• [Texto]
-------------------------
En algunos casos, tal vez demasiados, nadie los toma en serio. Mucha gente piensa que los artistas y los creadores son personajes ociosos, que no trabajan nunca. El propio Woody Allen tuvo que llevar a su padre a un día de rodaje para que se diera cuenta por sí mismo de todo el trabajo que conlleva hacer una escena de una película, plasmar un sueño, en este caso, en una filmación.
 
Pero claro, llega un momento en el que los sueños cuestan dinero, y eso nos hace recordar esa famosa escena de “El halcón maltés”, ¿la recuerdan?, cuando Bogart, sosteniendo la estatuilla del halcón, de oro macizo, dice de ella que está hecha “de la misma materia que están hechos los sueños”. Estoy casi seguro de que Dashiell Hammett quiso ironizar con esta frase aquella otra cita de Shakespeare que decía que los humanos “estamos hechos de la misma materia que los sueños”. Sí, y el inglés añadió además que “nuestro mundo está siempre rodeado de sueños”. Espero que nunca haya una cita que parafrasee a Shakespeare usando el tiempo pasado, porque cada día resulta más evidente que existen ciertas personas (siempre han existido, por otra parte, en todas las épocas) que parecen empeñarse en destruir ese pequeño mundo de sueños, envileciéndolo y reduciéndolo a una cuestión de números, estadísticas y dinero, es decir, la única e imprescindible materia que, según ellos, se necesita no para tener, sino para poseer un sueño, asegurando sin ningún empacho que esa supuesta vocación de los creadores de películas, de libros, o de cualquier otra forma de arte, e incluso por extrapolar un poco más, quienes intentan dedicarse a la también denostada labor de la investigación científica, responde a sueños poco rentables que no merecen la pena.
-------------------------
[Entradas de la colección]

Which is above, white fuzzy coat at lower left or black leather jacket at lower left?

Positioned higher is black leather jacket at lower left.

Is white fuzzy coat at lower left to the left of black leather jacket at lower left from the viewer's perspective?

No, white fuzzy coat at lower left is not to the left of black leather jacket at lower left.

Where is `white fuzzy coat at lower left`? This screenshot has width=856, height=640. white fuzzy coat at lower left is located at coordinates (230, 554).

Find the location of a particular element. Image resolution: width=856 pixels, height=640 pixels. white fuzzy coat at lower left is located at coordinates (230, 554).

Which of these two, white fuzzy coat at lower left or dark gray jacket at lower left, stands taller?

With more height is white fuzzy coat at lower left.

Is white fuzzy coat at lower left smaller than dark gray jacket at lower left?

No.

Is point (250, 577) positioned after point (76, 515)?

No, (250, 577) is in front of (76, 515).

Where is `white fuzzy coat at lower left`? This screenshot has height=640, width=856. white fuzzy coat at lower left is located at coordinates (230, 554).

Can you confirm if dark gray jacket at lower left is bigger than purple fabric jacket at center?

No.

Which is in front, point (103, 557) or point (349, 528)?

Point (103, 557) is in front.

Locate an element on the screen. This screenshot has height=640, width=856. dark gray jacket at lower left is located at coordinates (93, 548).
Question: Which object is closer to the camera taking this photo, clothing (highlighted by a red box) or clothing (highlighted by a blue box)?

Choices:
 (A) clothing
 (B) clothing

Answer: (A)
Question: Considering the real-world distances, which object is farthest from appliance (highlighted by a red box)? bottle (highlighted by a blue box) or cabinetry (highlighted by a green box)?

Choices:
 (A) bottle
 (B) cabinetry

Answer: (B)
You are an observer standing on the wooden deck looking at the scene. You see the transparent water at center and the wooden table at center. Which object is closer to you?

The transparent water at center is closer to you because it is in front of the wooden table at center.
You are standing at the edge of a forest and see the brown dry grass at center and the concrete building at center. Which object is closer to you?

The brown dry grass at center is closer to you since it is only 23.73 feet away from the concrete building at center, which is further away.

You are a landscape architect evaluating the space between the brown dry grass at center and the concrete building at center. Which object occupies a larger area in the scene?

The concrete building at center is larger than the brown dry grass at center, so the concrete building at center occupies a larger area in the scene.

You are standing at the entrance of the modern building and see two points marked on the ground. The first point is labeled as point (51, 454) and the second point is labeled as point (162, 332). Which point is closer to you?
-------------------------
• [Ejercicio A]
Resume el texto en dos oraciones.
• [Ejercicio B]
Devuelve sin cambios las líneas de las entradas desde su comienzo hasta la línea que contiene "Is white fuzzy coat at lower left to", ambas incluidas.

• [Respuesta A]
Mucha gente no toma en serio a los artistas y creadores y cree que nunca trabajan, hasta el punto de que Woody Allen llevó a su padre a un rodaje para que viera el trabajo que supone una escena. El texto recuerda la frase de Bogart en "El halcón maltés" y la cita de Shakespeare sobre la materia de los sueños, y lamenta que haya personas empeñadas en reducir ese mundo de sueños a números, estadísticas y dinero, y en considerar que la vocación de los creadores y de los investigadores científicos responde a sueños poco rentables.

• [Respuesta B]
Which is above, white fuzzy coat at lower left or black leather jacket at lower left?

Positioned higher is black leather jacket at lower left.

Is white fuzzy coat at lower left to the left of black leather jacket at lower left from the viewer's perspective?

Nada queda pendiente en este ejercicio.